● WHAT THIS TASK INVOLVES
Please count the lines of the data that contain "Vila" and state only the total.

● Page images and extracted text
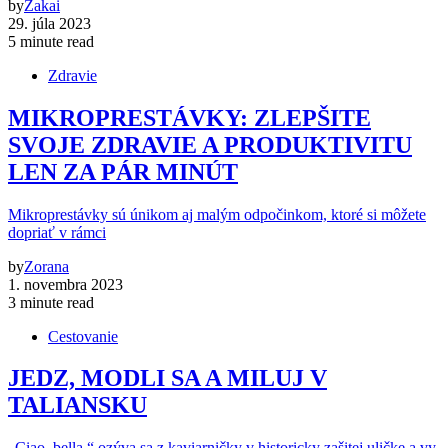
by
Zakai
29. júla 2023
5 minute read
Zdravie
MIKROPRESTÁVKY: ZLEPŠITE
SVOJE ZDRAVIE A PRODUKTIVITU
LEN ZA PÁR MINÚT
Mikroprestávky sú únikom aj malým odpočinkom, ktoré si môžete
dopriať v rámci
by
Zorana
1. novembra 2023
3 minute read
Cestovanie
JEDZ, MODLI SA A MILUJ V
TALIANSKU
„Ciao, bella,“ ozýva sa z kaviarničky v historicky zašitej uličke a vy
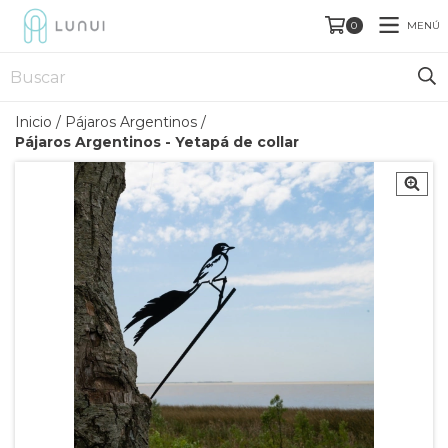
MENÚ
0
Inicio
/
Pájaros Argentinos
/
Pájaros Argentinos - Yetapá de collar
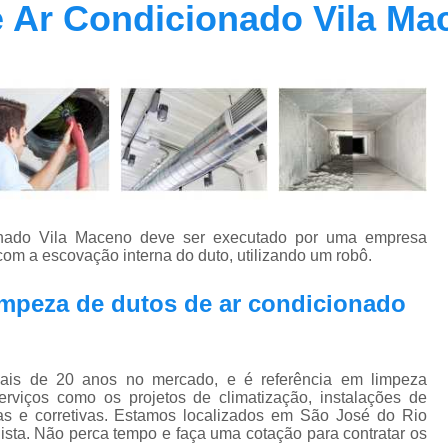
 Ar Condicionado Vila Ma
Contrato Prestação de Serviços Manute
Limpeza de Dutos Ar Condicionado C
Limpeza de Dutos
Limpeza de Dutos de Ar Cond
Limpeza de Dutos de Ar Condicionado Vi
Limpeza de Dutos e Coifas
Limpeza de Dut
Limpeza Dutos Ar Condicionado
Limpe
onado Vila Maceno deve ser executado por uma empresa
Plano de Manutenção de Ar Condicionado
om a escovação interna do duto, utilizando um robô.
Plano de Manutenção Operação
impeza de dutos de ar condicionado
Plano Manutenção Ar Condic
Pmoc Ar Condicionado Central
Pmoc
 de 20 anos no mercado, e é referência em limpeza
Pmoc Ar Condicionado Vila Ma
erviços como os projetos de climatização, instalações de
 e corretivas. Estamos localizados em São José do Rio
Pmoc para Ar Condicionado
Pmoc P
lista. Não perca tempo e faça uma cotação para contratar os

● WRITTEN SOLUTION
3